Un nouvel épisode de violence ethnique secoue l’État reculé du Manipur, dans l’est de l’Inde. Ces dernières semaines, les affrontements entre les communautés Meitei et Kuki se sont étendus à un troisième groupe, les Nagas, provoquant une escalade meurtrière. Plus d’une douzaine de personnes ont trouvé la mort, dont trois responsables religieux Kuki abattus lors d’une embuscade le 13 mai dernier, et des dizaines d’autres ont été kidnappés.
Un conflit qui s’enracine
Ce regain de violence est le plus grave depuis les émeutes de mai 2023, qui avaient opposé Kukis et Meiteis et fait des centaines de morts. À l’époque, le gouvernement indien avait déployé des troupes paramilitaires pour réprimer les combats, aboutissant à la partition de facto du territoire en zones contrôlées par chaque camp. Aujourd’hui, la situation reste figée : les Meiteis, majoritaires dans la capitale Imphal et les plaines environnantes, sont toujours en conflit avec les Kukis, installés dans les collines. Chaque groupe a établi des zones sécurisées derrière des lignes de front, et des dizaines de milliers de personnes ont été déplacées.
Selon des données publiques, environ 60 000 Manipuris ne peuvent pas regagner leurs foyers, et 10 000 maisons ont été détruites ou endommagées durant les affrontements. Les camps de réfugiés sont installés dans des bâtiments publics, où les familles vivent séparées par des draps suspendus.

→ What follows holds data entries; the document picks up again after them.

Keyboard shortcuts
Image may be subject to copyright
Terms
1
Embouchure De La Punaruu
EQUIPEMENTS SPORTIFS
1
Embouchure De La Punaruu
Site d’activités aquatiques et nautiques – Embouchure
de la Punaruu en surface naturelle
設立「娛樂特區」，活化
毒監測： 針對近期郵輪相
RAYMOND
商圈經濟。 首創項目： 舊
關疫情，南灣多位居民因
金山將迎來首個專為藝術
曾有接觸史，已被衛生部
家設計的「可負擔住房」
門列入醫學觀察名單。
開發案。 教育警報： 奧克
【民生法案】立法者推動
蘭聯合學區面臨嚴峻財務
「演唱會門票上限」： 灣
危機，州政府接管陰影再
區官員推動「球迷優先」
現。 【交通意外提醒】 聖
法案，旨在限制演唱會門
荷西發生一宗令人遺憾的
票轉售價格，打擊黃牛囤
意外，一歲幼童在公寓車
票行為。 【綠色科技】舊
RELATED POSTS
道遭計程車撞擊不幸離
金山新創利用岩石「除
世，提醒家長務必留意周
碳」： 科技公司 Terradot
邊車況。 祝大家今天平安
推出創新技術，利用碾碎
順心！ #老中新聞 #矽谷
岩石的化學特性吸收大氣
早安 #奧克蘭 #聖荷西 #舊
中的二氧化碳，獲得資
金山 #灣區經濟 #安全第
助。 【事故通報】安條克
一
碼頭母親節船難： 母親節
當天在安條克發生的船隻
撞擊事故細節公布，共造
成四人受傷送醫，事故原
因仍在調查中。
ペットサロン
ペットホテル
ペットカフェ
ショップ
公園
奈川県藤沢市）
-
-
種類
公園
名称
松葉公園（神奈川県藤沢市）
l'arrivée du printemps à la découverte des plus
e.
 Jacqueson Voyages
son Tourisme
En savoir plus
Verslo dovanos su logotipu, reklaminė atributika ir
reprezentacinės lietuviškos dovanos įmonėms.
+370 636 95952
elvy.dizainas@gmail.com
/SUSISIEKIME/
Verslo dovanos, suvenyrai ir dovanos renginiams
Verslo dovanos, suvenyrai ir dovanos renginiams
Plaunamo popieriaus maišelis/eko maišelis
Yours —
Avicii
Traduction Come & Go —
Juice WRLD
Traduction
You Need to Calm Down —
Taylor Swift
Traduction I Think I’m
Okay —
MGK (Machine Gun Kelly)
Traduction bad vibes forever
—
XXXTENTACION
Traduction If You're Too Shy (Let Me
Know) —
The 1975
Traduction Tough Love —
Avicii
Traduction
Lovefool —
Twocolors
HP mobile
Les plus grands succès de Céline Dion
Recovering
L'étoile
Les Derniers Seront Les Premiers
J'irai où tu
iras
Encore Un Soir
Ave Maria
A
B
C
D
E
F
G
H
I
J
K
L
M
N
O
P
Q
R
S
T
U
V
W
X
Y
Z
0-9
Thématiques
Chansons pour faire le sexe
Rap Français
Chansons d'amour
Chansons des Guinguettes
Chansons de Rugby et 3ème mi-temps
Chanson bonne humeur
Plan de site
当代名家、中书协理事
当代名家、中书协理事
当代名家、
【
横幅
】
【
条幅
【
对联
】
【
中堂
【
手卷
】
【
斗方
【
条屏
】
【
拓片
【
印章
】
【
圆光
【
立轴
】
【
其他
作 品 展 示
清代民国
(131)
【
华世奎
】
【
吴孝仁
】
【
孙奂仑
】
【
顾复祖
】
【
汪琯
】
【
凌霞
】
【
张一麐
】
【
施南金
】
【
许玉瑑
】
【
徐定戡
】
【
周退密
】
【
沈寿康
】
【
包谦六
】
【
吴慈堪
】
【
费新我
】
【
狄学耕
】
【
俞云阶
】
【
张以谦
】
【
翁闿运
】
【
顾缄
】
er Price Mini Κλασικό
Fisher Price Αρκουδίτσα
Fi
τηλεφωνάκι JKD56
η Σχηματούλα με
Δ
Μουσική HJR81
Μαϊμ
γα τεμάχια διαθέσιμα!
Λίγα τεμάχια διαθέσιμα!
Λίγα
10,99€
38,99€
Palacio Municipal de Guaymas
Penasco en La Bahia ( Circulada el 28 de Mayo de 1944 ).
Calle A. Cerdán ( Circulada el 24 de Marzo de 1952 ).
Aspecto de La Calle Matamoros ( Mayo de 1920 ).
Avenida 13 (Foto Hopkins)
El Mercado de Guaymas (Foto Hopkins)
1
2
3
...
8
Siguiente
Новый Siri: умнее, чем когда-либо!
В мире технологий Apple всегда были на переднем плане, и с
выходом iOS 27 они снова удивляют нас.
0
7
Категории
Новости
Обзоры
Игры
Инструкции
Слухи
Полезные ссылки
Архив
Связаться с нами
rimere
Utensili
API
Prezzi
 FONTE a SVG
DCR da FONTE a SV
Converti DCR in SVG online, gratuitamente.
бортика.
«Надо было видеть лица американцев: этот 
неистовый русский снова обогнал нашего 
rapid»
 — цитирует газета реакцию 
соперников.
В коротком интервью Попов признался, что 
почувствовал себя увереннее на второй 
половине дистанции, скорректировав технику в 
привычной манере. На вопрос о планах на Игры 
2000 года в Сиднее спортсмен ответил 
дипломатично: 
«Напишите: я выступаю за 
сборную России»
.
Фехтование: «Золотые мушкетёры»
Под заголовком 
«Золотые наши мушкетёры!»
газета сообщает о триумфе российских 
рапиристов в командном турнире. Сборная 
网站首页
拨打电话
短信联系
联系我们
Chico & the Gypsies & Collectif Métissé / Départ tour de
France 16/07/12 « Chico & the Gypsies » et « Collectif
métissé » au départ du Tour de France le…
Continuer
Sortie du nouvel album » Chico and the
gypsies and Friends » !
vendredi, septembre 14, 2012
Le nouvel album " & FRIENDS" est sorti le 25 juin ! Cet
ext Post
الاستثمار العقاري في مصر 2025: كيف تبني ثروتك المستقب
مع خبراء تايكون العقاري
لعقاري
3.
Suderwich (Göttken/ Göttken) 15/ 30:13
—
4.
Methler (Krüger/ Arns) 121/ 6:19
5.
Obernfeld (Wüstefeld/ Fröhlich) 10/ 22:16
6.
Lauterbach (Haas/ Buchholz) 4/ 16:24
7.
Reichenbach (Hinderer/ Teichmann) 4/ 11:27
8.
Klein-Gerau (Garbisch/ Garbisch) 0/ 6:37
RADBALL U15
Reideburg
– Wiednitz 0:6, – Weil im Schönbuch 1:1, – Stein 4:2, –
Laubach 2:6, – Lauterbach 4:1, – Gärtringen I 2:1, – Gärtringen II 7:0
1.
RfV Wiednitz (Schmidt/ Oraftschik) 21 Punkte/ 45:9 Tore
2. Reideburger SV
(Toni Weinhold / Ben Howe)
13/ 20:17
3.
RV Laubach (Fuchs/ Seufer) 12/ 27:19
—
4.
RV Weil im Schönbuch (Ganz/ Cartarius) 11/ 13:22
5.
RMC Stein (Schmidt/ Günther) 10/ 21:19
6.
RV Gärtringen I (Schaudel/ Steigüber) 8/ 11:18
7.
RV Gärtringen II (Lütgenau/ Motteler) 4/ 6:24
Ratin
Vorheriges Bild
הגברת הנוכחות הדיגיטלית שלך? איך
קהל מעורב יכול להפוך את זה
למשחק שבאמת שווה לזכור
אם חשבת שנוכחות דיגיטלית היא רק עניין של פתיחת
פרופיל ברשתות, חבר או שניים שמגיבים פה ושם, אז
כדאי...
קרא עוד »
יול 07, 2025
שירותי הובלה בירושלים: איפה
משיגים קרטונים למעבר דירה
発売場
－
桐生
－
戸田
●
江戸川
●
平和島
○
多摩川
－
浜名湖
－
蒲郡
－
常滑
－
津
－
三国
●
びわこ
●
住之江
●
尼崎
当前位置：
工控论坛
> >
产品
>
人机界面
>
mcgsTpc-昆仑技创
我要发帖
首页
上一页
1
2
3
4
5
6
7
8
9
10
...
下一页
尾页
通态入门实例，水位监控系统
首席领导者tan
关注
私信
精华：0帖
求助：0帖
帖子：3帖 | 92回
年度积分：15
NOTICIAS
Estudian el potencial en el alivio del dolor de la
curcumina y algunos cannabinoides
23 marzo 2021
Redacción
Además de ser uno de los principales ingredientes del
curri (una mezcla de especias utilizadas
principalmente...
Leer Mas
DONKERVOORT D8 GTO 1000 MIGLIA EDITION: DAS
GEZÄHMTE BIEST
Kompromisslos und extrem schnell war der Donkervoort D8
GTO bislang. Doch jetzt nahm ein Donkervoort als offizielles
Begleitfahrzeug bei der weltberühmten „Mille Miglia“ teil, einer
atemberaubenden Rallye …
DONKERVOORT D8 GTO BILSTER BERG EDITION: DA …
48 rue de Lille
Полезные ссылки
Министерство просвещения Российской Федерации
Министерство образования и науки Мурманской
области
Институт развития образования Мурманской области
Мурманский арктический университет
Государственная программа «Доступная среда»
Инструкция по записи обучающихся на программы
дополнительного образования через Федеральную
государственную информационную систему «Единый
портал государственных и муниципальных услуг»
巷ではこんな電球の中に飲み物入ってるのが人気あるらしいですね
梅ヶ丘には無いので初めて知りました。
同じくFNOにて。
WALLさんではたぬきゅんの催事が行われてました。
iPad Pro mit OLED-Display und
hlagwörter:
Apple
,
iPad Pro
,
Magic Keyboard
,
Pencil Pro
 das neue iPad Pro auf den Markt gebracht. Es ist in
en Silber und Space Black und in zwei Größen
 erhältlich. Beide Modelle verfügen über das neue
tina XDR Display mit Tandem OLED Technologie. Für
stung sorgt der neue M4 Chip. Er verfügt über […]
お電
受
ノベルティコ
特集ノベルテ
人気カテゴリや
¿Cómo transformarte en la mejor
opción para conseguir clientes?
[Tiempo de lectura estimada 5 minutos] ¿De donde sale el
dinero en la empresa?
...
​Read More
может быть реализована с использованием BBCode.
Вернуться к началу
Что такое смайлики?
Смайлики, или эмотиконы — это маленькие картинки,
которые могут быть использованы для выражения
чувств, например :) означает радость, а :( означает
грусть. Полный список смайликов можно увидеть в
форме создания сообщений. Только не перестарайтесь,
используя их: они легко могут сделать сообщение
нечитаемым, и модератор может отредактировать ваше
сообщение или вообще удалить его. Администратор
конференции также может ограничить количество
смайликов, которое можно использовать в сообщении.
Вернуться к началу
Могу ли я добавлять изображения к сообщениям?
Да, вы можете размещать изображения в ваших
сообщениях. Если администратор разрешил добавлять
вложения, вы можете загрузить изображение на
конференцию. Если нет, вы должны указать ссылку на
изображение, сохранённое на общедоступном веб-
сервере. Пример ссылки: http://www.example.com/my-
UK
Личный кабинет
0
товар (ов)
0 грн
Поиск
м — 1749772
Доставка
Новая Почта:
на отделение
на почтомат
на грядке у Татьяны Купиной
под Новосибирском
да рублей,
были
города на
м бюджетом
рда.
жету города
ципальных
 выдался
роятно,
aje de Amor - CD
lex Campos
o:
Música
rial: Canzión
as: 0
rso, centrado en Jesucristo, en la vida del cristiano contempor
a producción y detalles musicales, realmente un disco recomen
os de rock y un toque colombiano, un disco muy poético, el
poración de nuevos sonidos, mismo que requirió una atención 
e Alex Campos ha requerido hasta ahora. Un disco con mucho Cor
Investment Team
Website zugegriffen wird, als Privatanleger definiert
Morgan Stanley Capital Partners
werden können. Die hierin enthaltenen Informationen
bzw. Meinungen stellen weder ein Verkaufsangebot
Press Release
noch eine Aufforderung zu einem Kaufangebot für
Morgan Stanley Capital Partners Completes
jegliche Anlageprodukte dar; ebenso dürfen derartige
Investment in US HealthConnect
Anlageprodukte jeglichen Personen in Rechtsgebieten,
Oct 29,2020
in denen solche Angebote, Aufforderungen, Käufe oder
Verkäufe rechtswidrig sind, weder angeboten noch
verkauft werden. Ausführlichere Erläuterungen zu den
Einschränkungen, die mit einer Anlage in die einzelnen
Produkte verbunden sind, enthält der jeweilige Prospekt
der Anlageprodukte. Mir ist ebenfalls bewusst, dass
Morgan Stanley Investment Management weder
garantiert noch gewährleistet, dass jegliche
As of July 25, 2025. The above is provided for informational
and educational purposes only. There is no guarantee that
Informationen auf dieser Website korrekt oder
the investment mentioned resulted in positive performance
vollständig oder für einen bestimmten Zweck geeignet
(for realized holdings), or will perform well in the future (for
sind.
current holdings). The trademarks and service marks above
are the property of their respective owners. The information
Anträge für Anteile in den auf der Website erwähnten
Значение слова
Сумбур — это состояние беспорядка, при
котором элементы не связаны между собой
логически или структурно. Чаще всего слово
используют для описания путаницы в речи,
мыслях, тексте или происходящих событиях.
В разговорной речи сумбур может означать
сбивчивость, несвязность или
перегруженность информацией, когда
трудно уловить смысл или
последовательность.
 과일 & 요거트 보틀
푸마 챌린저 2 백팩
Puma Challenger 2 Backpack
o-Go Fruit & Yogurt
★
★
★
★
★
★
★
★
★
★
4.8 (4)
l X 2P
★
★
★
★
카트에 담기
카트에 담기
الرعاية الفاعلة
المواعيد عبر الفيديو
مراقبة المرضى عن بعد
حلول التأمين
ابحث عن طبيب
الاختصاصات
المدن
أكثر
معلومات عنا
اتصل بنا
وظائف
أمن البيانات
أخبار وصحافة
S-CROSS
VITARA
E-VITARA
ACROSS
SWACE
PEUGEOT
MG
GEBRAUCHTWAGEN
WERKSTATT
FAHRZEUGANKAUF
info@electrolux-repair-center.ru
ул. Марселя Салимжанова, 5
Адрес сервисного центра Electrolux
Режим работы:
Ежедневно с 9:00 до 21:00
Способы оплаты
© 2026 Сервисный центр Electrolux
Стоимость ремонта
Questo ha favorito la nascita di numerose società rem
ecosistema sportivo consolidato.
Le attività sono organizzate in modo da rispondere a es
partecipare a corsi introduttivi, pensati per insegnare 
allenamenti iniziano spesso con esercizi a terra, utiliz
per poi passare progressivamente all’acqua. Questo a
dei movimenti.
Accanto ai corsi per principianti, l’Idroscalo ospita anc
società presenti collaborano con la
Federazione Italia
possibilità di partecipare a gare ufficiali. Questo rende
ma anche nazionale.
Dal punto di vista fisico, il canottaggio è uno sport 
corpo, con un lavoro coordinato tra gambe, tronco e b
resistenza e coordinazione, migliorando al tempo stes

Le gouvernement distribue environ un dollar par jour aux personnes enregistrées comme déplacées internes.
Une frontière invisible mais bien réelle
Le nord et le sud de l’État sont séparés par une zone tampon large de près de trois kilomètres, truffée de postes de contrôle tenus par l’armée, les paramilitaires et la police d’État. Les Meiteis et les Kukis n’ont pas le droit de traverser. Cette bande de terre fonctionne comme une frontière internationale entre pays hostiles, et les rares personnes qui l’empruntent doivent justifier d’une raison impérieuse et présenter une pièce d’identité. Des zones similaires, moins militarisées, existent entre les plaines centrales et les collines.
Même pour les journalistes, la circulation est difficile. Un chauffeur meitei ne peut pas se rendre dans la ville de Churachandpur, bastion Kuki, sans risquer sa vie, et inversement. Il a fallu recourir à un conducteur népalais, considéré comme étranger aux deux communautés, pour effectuer le trajet d’Imphal à Churachandpur en mars dernier.
Des vies brisées
Dans les deux camps, la méfiance et la peur dominent. Le Dr Neiting Chagsam, une médecin Kuki, a vu sa clinique de gynécologie à Imphal pillée par des Meiteis en 2023. Elle a depuis ouvert un cabinet rudimentaire à Churachandpur. « Nous avons tellement souffert à l’époque que je ne peux pas en parler », confie-t-elle. « Je m’adapte à ma nouvelle vie. Je ne parle plus aux gens d’Imphal aujourd’hui. Mon personnel et même mes patients meiteis veulent que je revienne, mais il n’y a aucun moyen de retourner. » Elle estime que « seulement 1 à 2 % d’entre eux souffrent de haine », mais que cela suffit à tout gâcher pour les autres.
Un silence politique
Les dirigeants nationaux indiens ne se sont pas encore exprimés sur cette nouvelle phase du conflit. Le Premier ministre Narendra Modi s’était rendu dans l’État en septembre dernier, pour une visite de quelques heures. Son gouvernement avait alors souligné que la plupart des morts dataient des premières semaines des émeutes de 2023 et que l’histoire du Manipur était déjà marquée par des incidents similaires. Depuis, aucun commentaire officiel n’a été fait sur les récents événements.
Alors que la saison des pluies approche, la situation humanitaire reste précaire. Les camps de déplacés, souvent installés dans des écoles ou des bâtiments administratifs, manquent de moyens. Les communautés s’accusent mutuellement des nouvelles violences, tandis que l’État demeure fragmenté par des lignes de démarcation que même les forces de sécurité peinent à contrôler.